Usando as suas redes sociais o comandante da Polícia Militar em Criciúma reclamou da legislação que permite a liberdade aos presos em flagrante pela PM. O tenente-coronel Mário Luiz se referiu a um elemento que foi preso por crimes de repercussão na cidade.
PUBLICAÇÃO DO COMANDANTE
A publicação do Na noite desse último dia 29 de janeiro de 2023 uma ocorrência policial em Criciúma retratou com fidelidade a nefasta realidade da segurança pública brasileira.
Um cidadão (iniciais FSF) foi preso em flagrante logo após ter subtraídos alguns bens de uma residência (furto).
O que causa perplexidade é o fato que esse mesmo cidadão havia sido preso pela PM no dia 18 de janeiro último (11 dias atrás). Na data dos fatos, o criminoso invadiu um condomínio e furtou alguns objetos. Apesar de preso em flagrante delito, FSF não permaneceu encarcerado.

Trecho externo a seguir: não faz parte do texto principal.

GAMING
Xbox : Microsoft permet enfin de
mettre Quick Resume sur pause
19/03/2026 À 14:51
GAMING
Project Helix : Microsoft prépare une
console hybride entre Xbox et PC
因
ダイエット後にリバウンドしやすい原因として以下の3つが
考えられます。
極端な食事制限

Para realizar a prisão de FSF no dia 18, uma policial militar teve uma lesão no joelho. Logo após esse evento estive em alguns veículos de comunicação da cidade e afirmei que: “por mais paradoxal e bizarro que possa parecer, antes da policial se recuperar da lesão, o criminoso já estava em liberdade”. Agora vou ter que retificar minha fala: “antes da policial se recuperar, o criminoso já estava delinquindo novamente”!

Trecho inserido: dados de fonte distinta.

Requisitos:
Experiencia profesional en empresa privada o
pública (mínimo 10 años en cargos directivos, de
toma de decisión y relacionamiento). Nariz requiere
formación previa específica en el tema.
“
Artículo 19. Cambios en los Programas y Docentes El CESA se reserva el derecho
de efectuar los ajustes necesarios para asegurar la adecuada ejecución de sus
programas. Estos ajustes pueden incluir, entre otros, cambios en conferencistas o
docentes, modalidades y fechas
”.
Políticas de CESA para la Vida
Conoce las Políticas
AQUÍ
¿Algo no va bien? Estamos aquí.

Mas a insensatez não termina por aqui. A barbarie maior está no fato de que esse cidadão conta com nada menos que QUATORZE passagens policiais por furto em um espaço de tempo de pouco mais de um ano, tendo sido quatro vezes preso em flagrante delito por furto.
Nesse início de 2023 sentimos um aumento no número de furtos e roubos em Criciúma. A fim de restabelecer a ordem, a Polícia Militar vem realizando intensas operações para prevenção e repressão ao crime, contudo o caso ora narrado deixa evidente que outros atores devem ser chamados à responsabilidade pela segurança pública.

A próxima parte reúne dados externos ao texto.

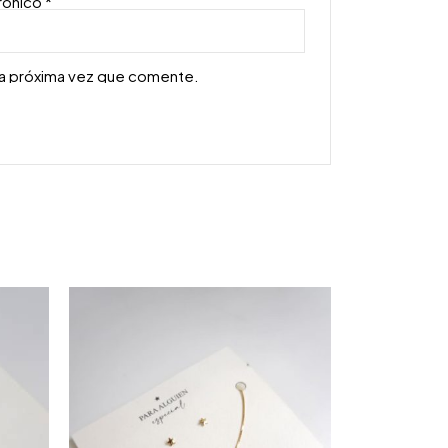
rónico
*
la próxima vez que comente.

Nos últimos dias participei de algumas reuniões e rodas de discussões sobre a segurança pública em Criciúma com autoridades públicas, sociedade civil organizada e a imprensa Casos como este em tela ratifica o meu posicionamento: o problema está para além da ação policial, mas sim na certeza da impunidade.
Os honrados e abnegados policiais militares não esmorecerão com fatos como esses e continuarão cumprindo a suas missões com maestria, contudo é imprescindível que a algo seja feito, sob pena do caos se estabelecer.
Em 1764 um dos maiores criminólogos da humanidade, Cesare Beccarie, escreveu em sua célebre obra, Dos Delitos e Das Penas, que: “o que faz com que o criminoso não delinqua não é a severidade da punição, mas a certeza dela”. Essa afirmação nunca estava tão atual.